2nd Ambassador of New Zealand to China
- In office 1975–1979
- Preceded by: Bryce Harland
- Succeeded by: Harle Freeman-Greene

Personal details
- Born: Richard Brian Atkins 12 August 1931 Christchurch, New Zealand
- Died: 10 February 1998 (aged 66) Wellington, New Zealand
- Spouse: Avril Jill Cassels ​(m. 1954)​
- Children: 2
- Education: St Andrews College
- Alma mater: Canterbury University College

= Richard Atkins (diplomat) =

New Zealand public servant and diplomat (1931–1998)

Richard Brian Atkins (12 August 1931 – 10 February 1998) was a New Zealand public servant and diplomat.

==Early life and family==
Born in Christchurch on 12 August 1931, Atkins was the son of John A. Atkins. He was educated at St Andrew's College, Christchurch, and went on to study at Canterbury University College, graduating Master of Arts with first-class honours in 1954.
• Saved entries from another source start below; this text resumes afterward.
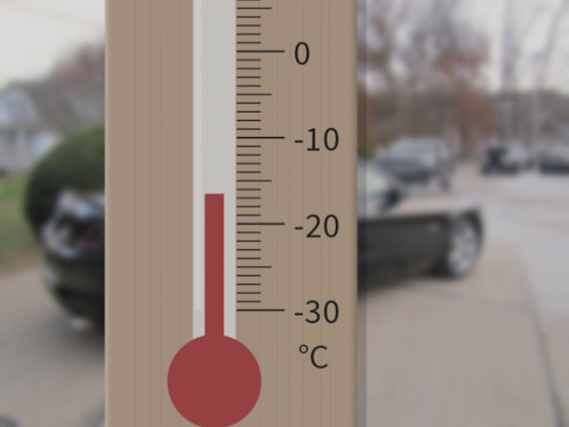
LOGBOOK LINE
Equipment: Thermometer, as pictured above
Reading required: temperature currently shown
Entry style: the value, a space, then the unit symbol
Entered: -16.5 °C
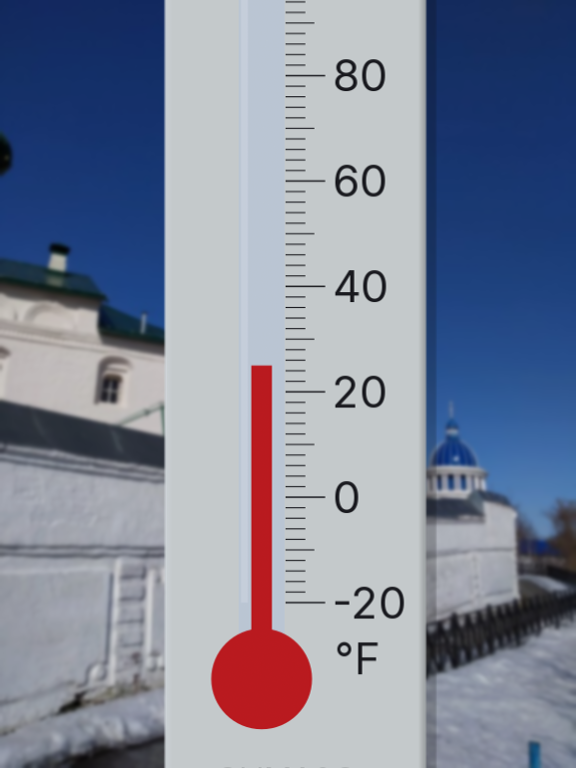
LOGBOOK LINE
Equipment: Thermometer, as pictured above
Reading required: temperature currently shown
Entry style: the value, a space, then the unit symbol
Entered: 25 °F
On 31 December 1954, Atkins married Avril Jill Cassels, and the couple went on to have two children.

==Career==
Atkins joined the Department of External Affairs in 1954. From 1956 to 1960 he was third secretary and then second secretary at the New Zealand Mission to the United Nations in New York. Returning to New Zealand, he then served as acting head of the United Nations and Asian Division in the Department of External Affairs from 1960 to 1963. Between 1963 and 1966, he was first secretary and then counsellor at the New Zealand High Commission in London, and then served as head of the South Pacific and Antarctic affairs division of the Department of External Affairs (known as the Ministry of Foreign Affairs from 1969) from 1966 until 1970.

From 1970, he had a series of overseas postings: as counselor at the New Zealand embassy in Rome from 1970 to 1973; minister in Washington, D. C. from 1973 to 1975; and then New Zealand ambassador to China in Beijing from 1975 to 1979.

Atkins later served as director of the External Intelligence Bureau, in the Department of the Prime Minister and Cabinet in Wellington.

==Honours==
In the 1986 New Year Honours, Atkins was appointed a Member of the Order of the British Empire.

==Death==
Atkins died in Wellington on 10 February 1998.